Facebook Twitter

UNEXPECTED CALF SURVIVES ROUGH START IN LIFE _ A NIGHT IN CANYON

SHARE UNEXPECTED CALF SURVIVES ROUGH START IN LIFE _ A NIGHT IN CANYON

One little calf is lucky to be snuggling up to the rest of the herd on Steve Ault's farm in American Fork. If it hadn't been for Ault and his neighbor, Max Bond, the calf would have perished recently in Bear Canyon in Provo Canyon.

Three weeks ago, Ault brought his cows - 23 in all - out of Bear Canyon, where they had spent the summer grazing. Ault noticed he was one head short, but figured it was a bull, and wasn't too concerned.After hauling two truck loads of cows to American Fork, Ault returned for a final load, and spotted the missing cow - a young heifer - standing outside the loading corral.

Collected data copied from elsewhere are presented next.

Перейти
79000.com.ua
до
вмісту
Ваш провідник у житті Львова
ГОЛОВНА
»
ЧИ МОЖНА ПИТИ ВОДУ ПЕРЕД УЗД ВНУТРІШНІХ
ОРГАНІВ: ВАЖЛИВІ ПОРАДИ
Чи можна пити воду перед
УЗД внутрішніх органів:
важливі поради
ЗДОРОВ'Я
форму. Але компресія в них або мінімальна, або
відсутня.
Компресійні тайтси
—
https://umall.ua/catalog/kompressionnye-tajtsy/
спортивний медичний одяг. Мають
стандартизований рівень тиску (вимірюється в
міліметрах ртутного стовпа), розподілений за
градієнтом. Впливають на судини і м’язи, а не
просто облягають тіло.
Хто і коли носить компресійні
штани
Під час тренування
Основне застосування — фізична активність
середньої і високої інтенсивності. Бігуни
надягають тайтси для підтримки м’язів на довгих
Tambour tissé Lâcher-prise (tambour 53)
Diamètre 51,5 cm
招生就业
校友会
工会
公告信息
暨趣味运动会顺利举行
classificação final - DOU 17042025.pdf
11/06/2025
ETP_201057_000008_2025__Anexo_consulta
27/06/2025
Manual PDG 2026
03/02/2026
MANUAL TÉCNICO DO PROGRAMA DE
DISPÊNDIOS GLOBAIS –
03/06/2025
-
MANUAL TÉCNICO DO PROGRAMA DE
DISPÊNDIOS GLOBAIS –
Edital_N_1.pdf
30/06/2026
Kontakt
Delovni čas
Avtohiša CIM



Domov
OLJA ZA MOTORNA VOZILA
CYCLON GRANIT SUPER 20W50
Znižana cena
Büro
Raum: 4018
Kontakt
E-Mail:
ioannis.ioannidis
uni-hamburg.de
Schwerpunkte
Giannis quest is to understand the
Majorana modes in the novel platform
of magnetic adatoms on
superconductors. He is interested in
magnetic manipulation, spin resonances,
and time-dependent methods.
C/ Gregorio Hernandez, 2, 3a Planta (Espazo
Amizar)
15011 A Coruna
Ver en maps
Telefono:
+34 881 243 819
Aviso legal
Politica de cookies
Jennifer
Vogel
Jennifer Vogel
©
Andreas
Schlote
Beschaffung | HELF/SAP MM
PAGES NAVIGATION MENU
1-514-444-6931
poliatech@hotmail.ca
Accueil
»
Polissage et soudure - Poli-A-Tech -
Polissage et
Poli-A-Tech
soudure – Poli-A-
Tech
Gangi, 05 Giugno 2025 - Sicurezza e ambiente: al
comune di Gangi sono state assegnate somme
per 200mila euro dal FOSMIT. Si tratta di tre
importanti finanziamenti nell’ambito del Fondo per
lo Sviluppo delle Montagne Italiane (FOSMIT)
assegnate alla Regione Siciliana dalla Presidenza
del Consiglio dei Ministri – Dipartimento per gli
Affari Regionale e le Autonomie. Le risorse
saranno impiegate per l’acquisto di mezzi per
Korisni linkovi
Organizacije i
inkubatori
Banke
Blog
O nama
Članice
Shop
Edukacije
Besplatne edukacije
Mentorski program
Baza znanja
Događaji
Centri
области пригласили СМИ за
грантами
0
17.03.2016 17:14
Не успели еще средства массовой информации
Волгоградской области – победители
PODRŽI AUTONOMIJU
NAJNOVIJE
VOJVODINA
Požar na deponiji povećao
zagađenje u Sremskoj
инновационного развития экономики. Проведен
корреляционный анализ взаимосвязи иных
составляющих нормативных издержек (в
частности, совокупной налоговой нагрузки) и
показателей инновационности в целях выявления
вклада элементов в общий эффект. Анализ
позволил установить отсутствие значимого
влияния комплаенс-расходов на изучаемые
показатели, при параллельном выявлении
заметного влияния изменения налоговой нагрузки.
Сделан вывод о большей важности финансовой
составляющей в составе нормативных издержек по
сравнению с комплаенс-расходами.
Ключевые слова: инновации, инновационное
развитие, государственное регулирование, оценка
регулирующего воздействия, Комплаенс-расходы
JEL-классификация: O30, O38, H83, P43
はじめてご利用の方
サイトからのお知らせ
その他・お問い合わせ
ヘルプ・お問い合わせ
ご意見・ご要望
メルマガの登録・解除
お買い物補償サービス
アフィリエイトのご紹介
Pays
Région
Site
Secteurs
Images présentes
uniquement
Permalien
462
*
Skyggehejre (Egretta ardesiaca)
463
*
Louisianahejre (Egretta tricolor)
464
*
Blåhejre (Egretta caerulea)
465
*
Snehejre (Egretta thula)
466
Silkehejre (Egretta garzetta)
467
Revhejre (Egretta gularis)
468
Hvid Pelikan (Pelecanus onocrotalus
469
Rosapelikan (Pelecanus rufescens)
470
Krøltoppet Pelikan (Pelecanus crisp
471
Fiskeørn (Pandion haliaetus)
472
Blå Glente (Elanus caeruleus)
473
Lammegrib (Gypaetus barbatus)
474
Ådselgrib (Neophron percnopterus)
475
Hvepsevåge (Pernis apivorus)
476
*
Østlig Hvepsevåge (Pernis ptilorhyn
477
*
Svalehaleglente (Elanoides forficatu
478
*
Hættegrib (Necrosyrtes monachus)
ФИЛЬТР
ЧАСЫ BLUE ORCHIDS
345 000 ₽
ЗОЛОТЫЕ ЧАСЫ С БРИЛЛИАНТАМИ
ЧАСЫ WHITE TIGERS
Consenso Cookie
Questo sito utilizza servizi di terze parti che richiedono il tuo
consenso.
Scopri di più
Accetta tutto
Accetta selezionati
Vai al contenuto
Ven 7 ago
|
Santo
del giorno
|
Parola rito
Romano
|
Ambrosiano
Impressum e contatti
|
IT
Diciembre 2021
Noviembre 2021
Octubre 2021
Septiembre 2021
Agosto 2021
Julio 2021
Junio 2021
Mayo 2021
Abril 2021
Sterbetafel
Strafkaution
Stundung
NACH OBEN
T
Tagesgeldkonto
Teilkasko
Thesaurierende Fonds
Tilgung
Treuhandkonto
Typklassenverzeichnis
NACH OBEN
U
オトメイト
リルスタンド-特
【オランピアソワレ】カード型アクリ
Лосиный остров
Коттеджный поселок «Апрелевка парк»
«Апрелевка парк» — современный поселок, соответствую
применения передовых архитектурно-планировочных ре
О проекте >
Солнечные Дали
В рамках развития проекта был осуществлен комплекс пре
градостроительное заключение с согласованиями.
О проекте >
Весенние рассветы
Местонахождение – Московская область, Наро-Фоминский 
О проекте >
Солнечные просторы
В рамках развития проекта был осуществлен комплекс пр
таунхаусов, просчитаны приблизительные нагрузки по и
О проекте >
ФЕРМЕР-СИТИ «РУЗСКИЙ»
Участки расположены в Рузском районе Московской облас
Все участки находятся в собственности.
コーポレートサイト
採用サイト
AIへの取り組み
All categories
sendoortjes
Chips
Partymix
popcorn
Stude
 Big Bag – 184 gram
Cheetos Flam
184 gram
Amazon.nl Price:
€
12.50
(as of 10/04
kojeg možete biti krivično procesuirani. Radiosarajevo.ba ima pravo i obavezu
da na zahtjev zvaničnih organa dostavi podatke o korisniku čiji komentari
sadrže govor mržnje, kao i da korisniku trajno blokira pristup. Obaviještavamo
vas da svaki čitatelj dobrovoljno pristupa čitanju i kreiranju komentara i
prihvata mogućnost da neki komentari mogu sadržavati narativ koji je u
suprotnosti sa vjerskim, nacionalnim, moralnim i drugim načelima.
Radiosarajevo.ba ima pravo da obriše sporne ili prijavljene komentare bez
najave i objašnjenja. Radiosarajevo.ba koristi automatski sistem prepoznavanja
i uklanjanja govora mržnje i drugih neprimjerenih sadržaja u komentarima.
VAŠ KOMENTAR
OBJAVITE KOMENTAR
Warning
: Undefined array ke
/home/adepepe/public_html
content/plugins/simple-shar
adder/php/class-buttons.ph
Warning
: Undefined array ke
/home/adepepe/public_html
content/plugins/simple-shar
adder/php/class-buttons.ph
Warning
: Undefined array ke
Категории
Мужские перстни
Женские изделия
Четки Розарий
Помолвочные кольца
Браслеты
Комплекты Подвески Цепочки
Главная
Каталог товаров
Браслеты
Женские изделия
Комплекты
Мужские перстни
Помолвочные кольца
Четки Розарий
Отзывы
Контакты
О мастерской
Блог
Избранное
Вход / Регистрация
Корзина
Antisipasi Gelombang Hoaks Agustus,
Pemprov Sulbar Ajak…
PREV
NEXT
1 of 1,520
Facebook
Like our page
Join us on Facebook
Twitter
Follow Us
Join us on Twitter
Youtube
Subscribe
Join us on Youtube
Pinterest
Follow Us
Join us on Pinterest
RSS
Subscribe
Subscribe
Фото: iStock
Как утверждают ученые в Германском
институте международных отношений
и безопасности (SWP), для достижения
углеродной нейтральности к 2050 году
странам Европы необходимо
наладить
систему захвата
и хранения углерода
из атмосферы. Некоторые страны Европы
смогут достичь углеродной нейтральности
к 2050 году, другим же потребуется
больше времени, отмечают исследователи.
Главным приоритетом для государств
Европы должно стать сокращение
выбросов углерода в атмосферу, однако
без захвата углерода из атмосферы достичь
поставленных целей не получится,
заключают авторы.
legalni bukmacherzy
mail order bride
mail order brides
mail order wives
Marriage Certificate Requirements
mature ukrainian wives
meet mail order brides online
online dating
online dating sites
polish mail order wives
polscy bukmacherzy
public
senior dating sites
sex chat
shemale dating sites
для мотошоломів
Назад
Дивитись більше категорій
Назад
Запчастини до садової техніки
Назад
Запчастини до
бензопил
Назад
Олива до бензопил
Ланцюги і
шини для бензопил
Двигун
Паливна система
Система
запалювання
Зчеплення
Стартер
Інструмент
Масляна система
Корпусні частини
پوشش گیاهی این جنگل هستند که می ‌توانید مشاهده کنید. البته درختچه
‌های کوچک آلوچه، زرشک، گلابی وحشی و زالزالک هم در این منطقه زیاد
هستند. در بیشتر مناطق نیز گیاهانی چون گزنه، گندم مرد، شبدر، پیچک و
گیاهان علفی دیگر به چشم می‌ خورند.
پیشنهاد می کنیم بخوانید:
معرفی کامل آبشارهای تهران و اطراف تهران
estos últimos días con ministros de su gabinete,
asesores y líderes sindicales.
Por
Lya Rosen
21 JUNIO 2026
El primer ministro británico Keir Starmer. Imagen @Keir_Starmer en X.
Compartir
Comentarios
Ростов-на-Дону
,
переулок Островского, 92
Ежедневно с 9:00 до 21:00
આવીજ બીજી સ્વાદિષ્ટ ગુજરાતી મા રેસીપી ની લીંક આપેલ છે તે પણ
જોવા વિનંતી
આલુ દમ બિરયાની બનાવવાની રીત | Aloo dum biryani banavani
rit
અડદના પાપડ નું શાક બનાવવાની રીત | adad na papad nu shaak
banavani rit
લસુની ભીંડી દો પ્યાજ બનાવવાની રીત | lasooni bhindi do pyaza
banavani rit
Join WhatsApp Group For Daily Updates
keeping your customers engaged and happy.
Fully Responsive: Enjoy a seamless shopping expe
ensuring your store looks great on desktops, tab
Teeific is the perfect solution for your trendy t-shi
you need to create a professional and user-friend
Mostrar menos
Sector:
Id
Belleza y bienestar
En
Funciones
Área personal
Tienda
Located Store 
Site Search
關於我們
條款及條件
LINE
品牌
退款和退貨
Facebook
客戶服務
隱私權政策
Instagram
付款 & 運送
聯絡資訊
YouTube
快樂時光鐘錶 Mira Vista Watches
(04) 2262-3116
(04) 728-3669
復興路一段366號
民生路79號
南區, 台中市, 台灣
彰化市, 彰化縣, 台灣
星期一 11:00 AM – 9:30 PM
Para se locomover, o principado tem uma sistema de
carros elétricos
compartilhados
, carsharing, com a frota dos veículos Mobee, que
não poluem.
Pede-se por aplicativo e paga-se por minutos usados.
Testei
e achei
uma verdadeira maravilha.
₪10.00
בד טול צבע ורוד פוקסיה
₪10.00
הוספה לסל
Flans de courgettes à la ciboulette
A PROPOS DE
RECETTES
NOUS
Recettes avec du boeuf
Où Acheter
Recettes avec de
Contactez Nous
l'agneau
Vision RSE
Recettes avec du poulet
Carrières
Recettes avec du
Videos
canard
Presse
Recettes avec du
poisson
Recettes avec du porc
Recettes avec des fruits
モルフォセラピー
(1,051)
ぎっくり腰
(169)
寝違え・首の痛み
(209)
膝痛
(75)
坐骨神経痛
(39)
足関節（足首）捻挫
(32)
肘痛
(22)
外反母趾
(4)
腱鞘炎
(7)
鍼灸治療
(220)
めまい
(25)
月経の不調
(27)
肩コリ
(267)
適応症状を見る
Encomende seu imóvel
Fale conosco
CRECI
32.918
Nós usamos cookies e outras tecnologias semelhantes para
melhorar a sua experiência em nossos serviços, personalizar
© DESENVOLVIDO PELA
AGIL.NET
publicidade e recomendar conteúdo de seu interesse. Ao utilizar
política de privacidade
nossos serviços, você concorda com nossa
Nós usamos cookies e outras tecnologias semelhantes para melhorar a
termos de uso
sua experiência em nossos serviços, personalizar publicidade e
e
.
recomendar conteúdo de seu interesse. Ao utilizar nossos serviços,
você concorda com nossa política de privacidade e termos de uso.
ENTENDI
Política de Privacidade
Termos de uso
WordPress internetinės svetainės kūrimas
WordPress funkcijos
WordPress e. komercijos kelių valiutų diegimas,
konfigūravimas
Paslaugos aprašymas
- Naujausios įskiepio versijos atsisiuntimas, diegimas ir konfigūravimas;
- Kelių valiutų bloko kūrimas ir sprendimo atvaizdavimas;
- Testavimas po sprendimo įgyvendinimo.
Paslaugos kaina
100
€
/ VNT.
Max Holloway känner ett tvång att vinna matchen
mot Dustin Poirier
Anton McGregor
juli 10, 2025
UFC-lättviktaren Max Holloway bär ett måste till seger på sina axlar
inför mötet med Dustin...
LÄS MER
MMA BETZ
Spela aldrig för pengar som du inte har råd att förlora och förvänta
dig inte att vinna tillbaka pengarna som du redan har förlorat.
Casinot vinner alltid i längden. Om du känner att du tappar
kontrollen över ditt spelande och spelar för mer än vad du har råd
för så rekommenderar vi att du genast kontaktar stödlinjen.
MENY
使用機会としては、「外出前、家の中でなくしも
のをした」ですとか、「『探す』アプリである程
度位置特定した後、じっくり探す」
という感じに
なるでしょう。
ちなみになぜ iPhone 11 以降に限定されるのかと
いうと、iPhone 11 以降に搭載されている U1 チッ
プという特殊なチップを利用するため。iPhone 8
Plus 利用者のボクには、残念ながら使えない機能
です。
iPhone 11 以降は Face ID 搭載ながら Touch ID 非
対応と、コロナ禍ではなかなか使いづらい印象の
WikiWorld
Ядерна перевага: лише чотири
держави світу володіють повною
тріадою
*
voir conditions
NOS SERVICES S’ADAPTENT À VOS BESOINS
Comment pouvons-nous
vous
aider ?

Ault decided the heifer had gotten hung up eating somewhere; he noticed, however, evidence that she might have recently given birth to a calf.

Ault and his father, Howard Ault, observed that the heifer wasn't mooing or looking around as though she had a calf hidden somewhere; and, calving occurs in the springtime, they reasoned. They took the final load of cows, including the heifer, home to American Fork.

The next day, Ault, still concerned about evidence the heifer had had a calf recently, asked Bond to take a look at her. Bond suggested Ault have a veterinarian look at the cow; the veterinarian wasn't sure: either the heifer was about to abort a fetus or recently had given birth.

The two men decided there was only one way to find out whether the heifer had left a calf behind in Bear Canyon: they loaded her in the truck again, and took her back up the canyon. Sure enough, as soon as they let her out, she headed off down a trail, and there, not too far away, was a day-old calf, nestled in a thicket from which all the snow had been cleared.

"She must have been born the day we moved the herd out," Ault said. "Being a young heifer like that, they don't know all the ropes, so to speak."

Bond said a newborn calf will not move from the spot in which it is born unless its mother forces it to.

"Leaving it overnight like that, it amazed us that it was still alive," Bond said. "That's the neat thing."